The arrival of another day reminded me I had missed a night’s sleep. I felt tired, but there was too much I had to do to waste time in bed. At least, I thought, remembering the goofy look on Flint’s face when I left him, wasting time sleeping.
I exited the freeway at Washington Street and was stuck immediately in a bottleneck of construction traffic. On both sides of the wide street the skeletons of new, half-framed condos cast long shadows across what was left of the open, white desert sand.
Trapped behind an earthmover, I found the last few miles to Jaime Orozco’s house excruciatingly slow going. Like everything I had been looking for, he was so close yet so unobtainable.
I hadn’t seen Jaime since his divorce from Emily, probably eight or nine years ago.
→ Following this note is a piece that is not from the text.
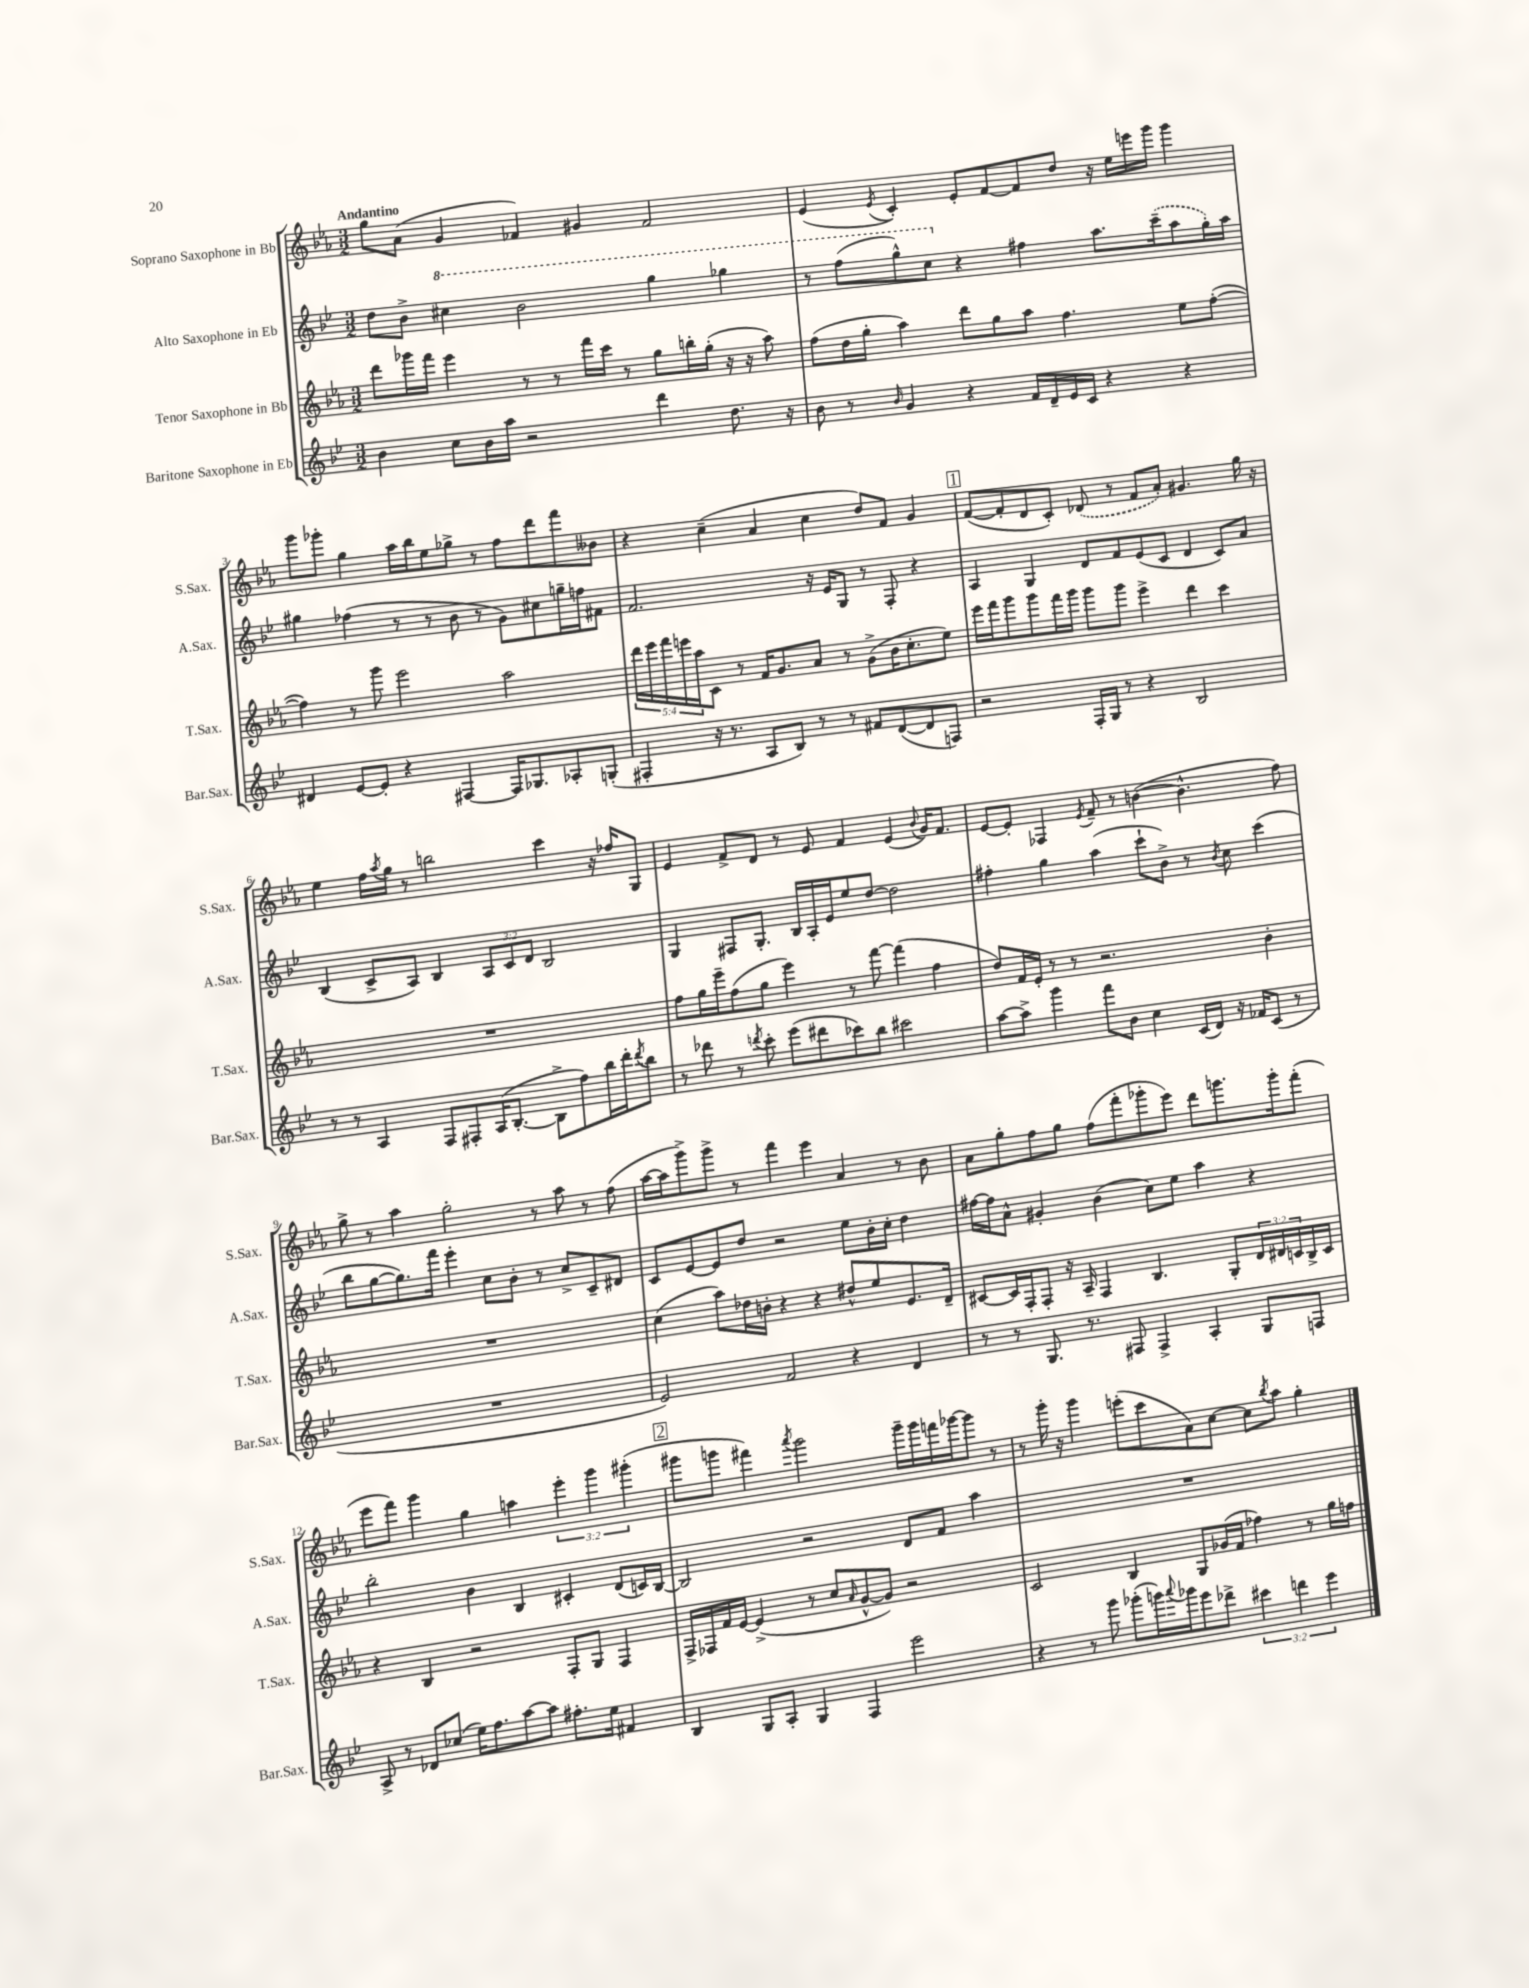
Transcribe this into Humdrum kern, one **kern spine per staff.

I couldn’t remember exactly. They had planned to be a one-family medical mission to the Third World, a team, he the orthodontist/dentist, she the specialist in communicable diseases. But somewhere between the amoebic dysentery they brought home from Honduras and the malaria they contracted in Bangladesh, the plan had soured. And so had the marriage. It was too bad, too, because I always liked Jaime. I can only describe him as loose. He was good for Emily.
My hope was that during long, intimate nights in Honduras, or during delirious ramblings in Bangladesh, or maybe some-where in between, Emily had said something to Jaime that would help me now.
As the sky grew brighter, it became easier to recognize the few remaining landmarks. After getting lost only twice, I man-aged to find Jaime’s place along what was now the road to Lake Cahuilla.